- Problem 1:
Answer these from the profile of Jack Tynan:
(a) Which relative does the profile list, and how is she related to him?
(b) For which domestic team did he play, and across which seasons?
(c) What were his best bowling figures in first-class cricket?
- Problem 2: Resume the profile of Jack Tynan after its final line, "New Zealander cricketer and hockey player (1925–2020)".

- Document extract:
--- START ---

Jack Tynan

Personal information
- Full name: John Christopher Tynan
- Born: 5 December 1925 Wellington, New Zealand
- Died: 23 August 2020 (aged 94)
- Relative: Rose Tynan (granddaughter)

Sport
- Country: New Zealand
- Sport: Field hockey; Cricket;

Cricket information
- Batting: Right-handed
- Bowling: Right-arm off-break
- Role: All-rounder

Domestic team information
- 1951/52–1953/54: Wellington
- FC debut: 23 February 1952 v West Indians
- Last FC: 1 January 1954 v Canterbury

Career statistics
| Competition | First-class |
| Matches | 4 |
| Runs scored | 80 |
| Batting average | 11.42 |
| 100s/50s | 0/0 |
| Top score | 29 |
| Balls bowled | 66 |
| Wickets | 2 |
| Bowling average | 24.00 |
| 5 wickets in innings | 0 |
| 10 wickets in match | 0 |
| Best bowling | 1/11 |
| Catches/stumpings | 2/– |
- Source: CricketArchive, 21 April 2023

= Jack Tynan =

New Zealander cricketer and hockey player (1925–2020)

--- END ---

- Exercise data:
--- START ---

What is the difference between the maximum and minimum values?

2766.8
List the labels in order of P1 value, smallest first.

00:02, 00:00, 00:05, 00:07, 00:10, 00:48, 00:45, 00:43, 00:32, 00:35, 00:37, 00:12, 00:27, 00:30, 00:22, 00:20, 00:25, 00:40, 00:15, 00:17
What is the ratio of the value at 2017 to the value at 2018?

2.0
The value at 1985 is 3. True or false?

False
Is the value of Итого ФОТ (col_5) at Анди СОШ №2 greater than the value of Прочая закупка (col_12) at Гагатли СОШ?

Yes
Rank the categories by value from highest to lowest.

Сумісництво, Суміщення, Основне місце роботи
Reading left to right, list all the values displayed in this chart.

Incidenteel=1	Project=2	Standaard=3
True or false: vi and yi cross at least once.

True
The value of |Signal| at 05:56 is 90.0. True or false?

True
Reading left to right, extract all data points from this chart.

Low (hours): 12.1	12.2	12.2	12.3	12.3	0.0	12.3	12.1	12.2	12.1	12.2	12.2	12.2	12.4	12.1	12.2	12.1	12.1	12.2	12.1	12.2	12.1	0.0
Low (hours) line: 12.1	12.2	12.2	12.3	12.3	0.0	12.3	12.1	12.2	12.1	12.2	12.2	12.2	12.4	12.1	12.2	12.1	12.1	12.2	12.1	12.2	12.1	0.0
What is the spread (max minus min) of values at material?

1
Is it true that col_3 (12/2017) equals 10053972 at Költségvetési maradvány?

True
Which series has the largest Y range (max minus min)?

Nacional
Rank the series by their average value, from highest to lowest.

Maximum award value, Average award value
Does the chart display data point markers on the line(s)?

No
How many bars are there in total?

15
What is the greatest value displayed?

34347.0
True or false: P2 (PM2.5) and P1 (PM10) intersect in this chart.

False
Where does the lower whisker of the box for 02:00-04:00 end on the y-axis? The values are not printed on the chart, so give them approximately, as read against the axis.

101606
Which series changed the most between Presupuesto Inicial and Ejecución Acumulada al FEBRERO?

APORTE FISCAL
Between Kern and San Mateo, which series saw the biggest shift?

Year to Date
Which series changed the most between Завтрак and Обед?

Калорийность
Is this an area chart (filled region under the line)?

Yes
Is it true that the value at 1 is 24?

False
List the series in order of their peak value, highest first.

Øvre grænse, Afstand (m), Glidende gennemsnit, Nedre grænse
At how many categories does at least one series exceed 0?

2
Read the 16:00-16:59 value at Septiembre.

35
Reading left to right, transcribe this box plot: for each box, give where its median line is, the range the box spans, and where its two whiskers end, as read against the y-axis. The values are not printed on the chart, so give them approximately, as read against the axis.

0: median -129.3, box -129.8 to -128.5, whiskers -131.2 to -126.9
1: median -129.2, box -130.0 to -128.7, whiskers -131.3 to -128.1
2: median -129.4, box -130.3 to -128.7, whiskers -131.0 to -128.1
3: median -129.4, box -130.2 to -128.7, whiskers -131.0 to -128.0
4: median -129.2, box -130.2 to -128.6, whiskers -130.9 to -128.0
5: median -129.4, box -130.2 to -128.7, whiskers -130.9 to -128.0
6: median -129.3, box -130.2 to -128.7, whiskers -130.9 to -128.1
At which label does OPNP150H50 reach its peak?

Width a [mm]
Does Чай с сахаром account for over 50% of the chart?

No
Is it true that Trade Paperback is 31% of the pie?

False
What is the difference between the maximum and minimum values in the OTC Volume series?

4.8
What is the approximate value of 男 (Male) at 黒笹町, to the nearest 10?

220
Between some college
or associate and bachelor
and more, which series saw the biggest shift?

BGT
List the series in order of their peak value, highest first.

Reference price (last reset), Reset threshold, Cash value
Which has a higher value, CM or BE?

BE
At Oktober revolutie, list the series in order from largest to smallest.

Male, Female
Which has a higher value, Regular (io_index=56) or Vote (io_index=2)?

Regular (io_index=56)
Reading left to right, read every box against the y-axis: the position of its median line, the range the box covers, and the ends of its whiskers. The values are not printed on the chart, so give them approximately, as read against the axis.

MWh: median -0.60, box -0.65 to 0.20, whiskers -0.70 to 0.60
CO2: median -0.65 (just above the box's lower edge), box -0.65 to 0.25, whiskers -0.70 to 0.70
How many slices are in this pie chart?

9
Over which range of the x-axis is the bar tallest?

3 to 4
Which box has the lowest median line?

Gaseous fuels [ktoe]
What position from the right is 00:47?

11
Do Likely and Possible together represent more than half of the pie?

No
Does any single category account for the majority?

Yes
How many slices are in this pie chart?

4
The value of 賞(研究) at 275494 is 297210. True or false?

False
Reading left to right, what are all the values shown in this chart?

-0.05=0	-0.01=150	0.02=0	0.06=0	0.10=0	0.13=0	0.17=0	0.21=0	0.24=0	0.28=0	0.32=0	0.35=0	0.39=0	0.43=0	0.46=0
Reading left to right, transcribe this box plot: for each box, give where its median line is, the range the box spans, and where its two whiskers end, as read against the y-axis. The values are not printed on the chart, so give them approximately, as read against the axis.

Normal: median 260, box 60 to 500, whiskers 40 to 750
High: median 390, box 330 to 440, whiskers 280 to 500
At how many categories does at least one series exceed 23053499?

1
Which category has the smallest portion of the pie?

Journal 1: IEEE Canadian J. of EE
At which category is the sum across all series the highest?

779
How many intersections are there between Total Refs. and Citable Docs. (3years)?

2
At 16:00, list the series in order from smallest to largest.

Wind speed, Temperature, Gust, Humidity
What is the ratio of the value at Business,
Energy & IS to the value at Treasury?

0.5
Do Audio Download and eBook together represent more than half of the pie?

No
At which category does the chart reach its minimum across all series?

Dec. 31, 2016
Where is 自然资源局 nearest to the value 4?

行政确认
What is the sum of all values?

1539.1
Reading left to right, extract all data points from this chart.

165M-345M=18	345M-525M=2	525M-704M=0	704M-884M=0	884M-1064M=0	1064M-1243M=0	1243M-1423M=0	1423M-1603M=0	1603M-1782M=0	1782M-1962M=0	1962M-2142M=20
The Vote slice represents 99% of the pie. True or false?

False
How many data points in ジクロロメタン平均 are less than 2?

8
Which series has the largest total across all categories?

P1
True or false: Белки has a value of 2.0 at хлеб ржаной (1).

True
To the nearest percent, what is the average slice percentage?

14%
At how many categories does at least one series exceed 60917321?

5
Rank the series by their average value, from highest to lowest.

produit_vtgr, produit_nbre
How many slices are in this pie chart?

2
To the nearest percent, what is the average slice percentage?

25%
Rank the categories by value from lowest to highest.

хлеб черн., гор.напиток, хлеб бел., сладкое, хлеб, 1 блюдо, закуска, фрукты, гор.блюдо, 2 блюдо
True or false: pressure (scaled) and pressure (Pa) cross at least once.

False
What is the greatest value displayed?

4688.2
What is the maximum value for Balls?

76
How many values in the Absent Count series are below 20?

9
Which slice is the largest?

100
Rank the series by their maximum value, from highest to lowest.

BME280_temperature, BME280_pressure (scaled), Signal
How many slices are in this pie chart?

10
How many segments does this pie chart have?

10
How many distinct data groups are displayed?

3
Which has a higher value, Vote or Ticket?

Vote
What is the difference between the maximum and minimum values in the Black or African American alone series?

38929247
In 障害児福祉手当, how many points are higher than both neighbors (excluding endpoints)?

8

--- END ---

- Task output 1:
(a) Rose Tynan, his granddaughter.
(b) Wellington, from 1951/52 to 1953/54.
(c) 1/11.

- Task output 2:
John Christopher Tynan (5 December 1925 - 23 August 2020) was a New Zealand field hockey player and cricketer. He represented New Zealand in field hockey between 1948 and 1956, including at the 1956 Olympic Games in Melbourne. He played four first-class cricket matches for Wellington between 1952 and 1954.

Tynan died on 23 August 2020.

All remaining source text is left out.